Hitherto unstageable, unfilmable and – for its ailing, censored author, almost unfinishable – Bulgakov's great sunset novel is a desperately glamorous ride through many worlds of betrayal, love and cruelty.
Its crowd scenes are swelled by writers, muses, Judases and petty officials. And the set-piece scenes that adaptors must convey are Faustian in their scope: they range from the fly-tormented crucifixion of Jesus to the luminous perversion of a muderers' ball, given by Satan and his giant black cat.

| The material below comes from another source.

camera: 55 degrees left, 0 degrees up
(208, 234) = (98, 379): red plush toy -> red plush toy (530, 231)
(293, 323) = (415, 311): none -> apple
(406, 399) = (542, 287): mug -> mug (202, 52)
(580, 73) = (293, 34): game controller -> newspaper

Complicite's signature ability to tell a story with breathtaking fluency across the media of words, concerted physical movement, dazzling film projections and immersive soundscapes helps the company succeed where the likes of Fellini and Lloyd-Webber abandoned hope.
Their three-and-a-quarter-hour staging brings Bulgakov's vision to teasing, mournful, erotic life. At its considerable best, it turns it into a human kaleidoscope: in one unforgettable scene, where the devil does a black magic show at a Moscow theatre, the gurning, quaking faces of the audience are multiplied and mirrored all over the huge backdrop.
Complicite's adaptation is a collage of horror and delight, played out at odd angles over multiple flickering planes. It captures the absurd wit, the philosophy and the sheer spectacular thrill of Bulgakov's novel. But it lacks tenderness – even though the eponymous lovers, a tortured writer and his muse, are foregrounded from the start.
Paul Rhys is heartbreakingly good as the broken Master – and, in one of the show's many impressive tricks, also plays Professor Woland, the Devil's alias in Moscow, with sinister Dracula-accented élan. But I found it hard to believe that Sinead Matthews's feisty Margarita loves her Master, even when she flies naked to Satan's ball to save him.
Like the multi-storied novel, the show suffers from multiple endings. In its biblical Jerusalem story, Tim McMullan's Pontius Pilate makes poignant emotional contact with Cesar Sarachu's Yeshua, whom he sentences to death.
This is one hell of a party. But that sense of love – and betrayal and complicity – is something gets a little lost in the impressive burlesquing of the black-magic finale, where the Master and Margarita ride through the sky and vanish into a technically dazzling black universe of stars.